全局匹配

Perl在默认情况下,匹配一次成功后就会立即退出匹配。例如,对于下面的正则匹配来说:

"abcabc" =~ /ab/

匹配到第一个ab后就结束正则匹配。

如果想要继续匹配第二个ab,就需要进行全局匹配。使用g修饰符可以让正则进入全局匹配工作模式:匹配完第一个ab,继续向后匹配,直到匹配完成功或匹配结束。

当使用了全局修饰符g时,在标量上下文中,正则匹配返回表示匹配成功与否的值,在列表上下文中,如果匹配成功,则返回全局匹配成功的内容列表或小括号分组捕获的内容。

因此,想要查看全局匹配的匹配结果,将其放在列表上下文即可:

my @arr = "abcabc" =~ /ab/g;  # 匹配返回qw(ab ab)
say "@arr";  # ab ab

或者,使用循环匹配的方式来验证全局匹配中的每次匹配结果:

my $name="aAbBcCaBc";
while($name =~ m/ab/gi){
  say "pre match : $`";
  say "match     : $&";
  say "post match: $'";
}

执行它,将输出如下内容:

pre match : a
match     : Ab
post match: BcCaBc
pre match : aAbBcC
match     : aB
post match: c

在开启了g全局匹配后,perl会在每次匹配成功后记下匹配的偏移位置,以便下次匹配时可以从该位移处继续向后匹配。

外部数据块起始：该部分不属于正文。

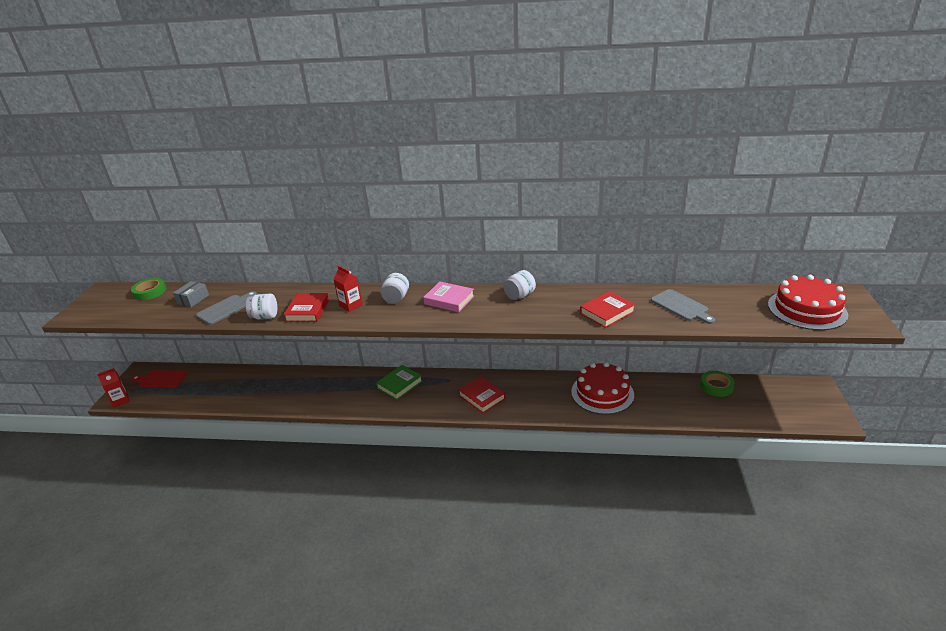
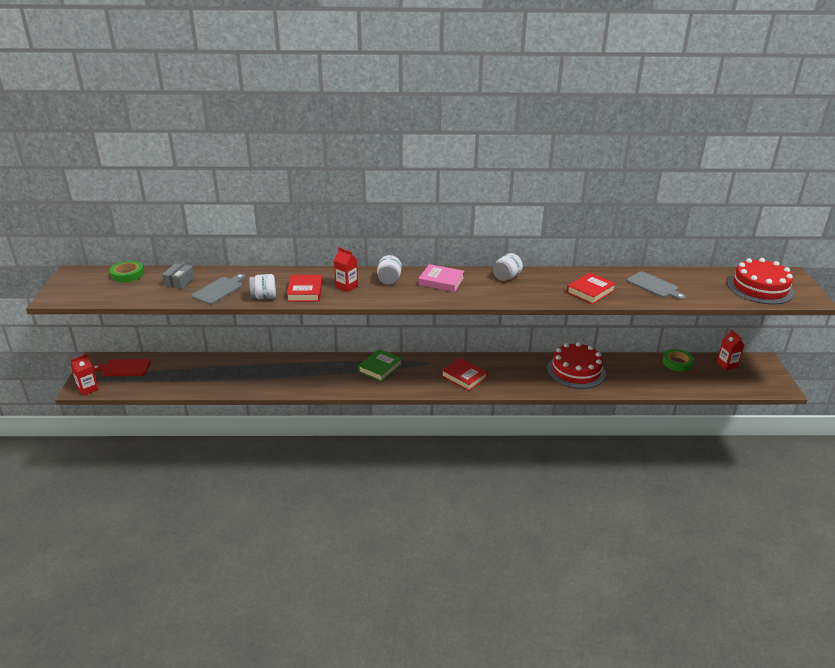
camera: 10 degrees left, 0 degrees up
none -> red carton [717,330,744,370]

每次匹配成功后的位移值,都可以通过pos()函数获取。偏移值从0开始算,0位移代表的是第一个字符左边的位置。如果本次匹配导致位移指针重置,pos将返回undef。

my $name="123ab456";
$name =~ m/\d\d/g;     # 第一次匹配,匹配成功后记下位移
say "matched: $&, pos: ",pos $name;
$name =~ m/\d\d/g;     # 第二次匹配,匹配成功后记下位移
say "matched: $&, pos: ",pos $name;

执行它,将输出如下内容:

matched: 12, pos: 2
matched: 45, pos: 7

匹配失败的时候,正则匹配操作会返回假,所以可以作为if或while等的条件语句来终止全局匹配。例如:

my $name="123ab456";
while($name =~ m/\d\d/g){
  say "matched: $&, pos: ",pos $name;
}

c修饰符

默认全局匹配情况下,当本次匹配失败,便宜指针将重置到起始位置0处,也就是说,下次匹配将从头开始匹配。例如:

my $txt="1234a56";
$txt =~ /\d\d/g;      # 匹配成功:12,位移向后移两位
say "matched $&: ",pos $txt;
$txt =~ /\d\d/g;      # 匹配成功:34,位移向后移两位
say "matched $&: ",pos $txt;
$txt =~ /\d\d\d/g;    # 匹配失败,位移指针回到0处,pos()返回undef
say "matched $&: ",pos $txt;
$txt =~ /\d/g;        # 匹配成功:1,位移向后移1位
say "matched $&: ",pos $txt;

执行上述程序,将输出:

matched 12: 2
matched 34: 4
matched 34:   #<-- warning: use undef value
matched 1: 1

如果g修饰符下同时使用c修饰符,也就是gc,它表示全局匹配失败的时候不重置位移指针。也就是说,本次匹配失败后,位移指针会卡在原处不动,下次匹配将从这个位置处开始匹配。

my $txt="1234a56";
$txt =~ /\d\d/g;
say "matched $&: ",pos $txt;
$txt =~ /\d\d/g;
say "matched $&: ",pos $txt;
$txt =~ /\d\d\d/gc;   # 匹配失败,$&和pos()保留上一次匹配成功的内容
say "matched $&: ",pos $txt;
$txt =~ /\d/g;        # 匹配成功:5
say "matched $&: ",pos $txt;
$txt =~ /\d/g;        # 匹配成功:6
say "matched $&: ",pos $txt;
$txt =~ /\d/gc;        # 匹配失败
say "matched $&: ",pos $txt;

执行上述程序,将输出:

matched 12: 2
matched 34: 4
matched 34: 4
matched 5: 6
matched 6: 7
matched 6: 7

\G反斜线序列

如果上面第三个匹配语句不是/\d\d\d/gc,而是/\d/g,它匹配字母a的时候也失败,但是最终它会匹配成功。因为,它会继续先后匹配,直到匹配成功或匹配结束。

my $txt="1234ab56";
$txt =~ /\d\d/g;
say "matched $&: ",pos $txt;
$txt =~ /\d\d/g;
say "matched $&: ",pos $txt;
$txt =~ /\d/g;   # 字母a匹配失败,后移一位,字母b匹配失败,后移一位,数值5匹配成功
say "matched $&: ",pos $txt;
$txt =~ /\d/g;   # 数值6匹配成功
say "matched $&: ",pos $txt;

执行上述程序,将输出:

matched 12: 2
matched 34: 4
matched 5: 7
matched 6: 8

实际上,全局匹配时,默认情况下,如果当前字符匹配失败,将会后移继续去匹配,直到匹配成功或匹配结束。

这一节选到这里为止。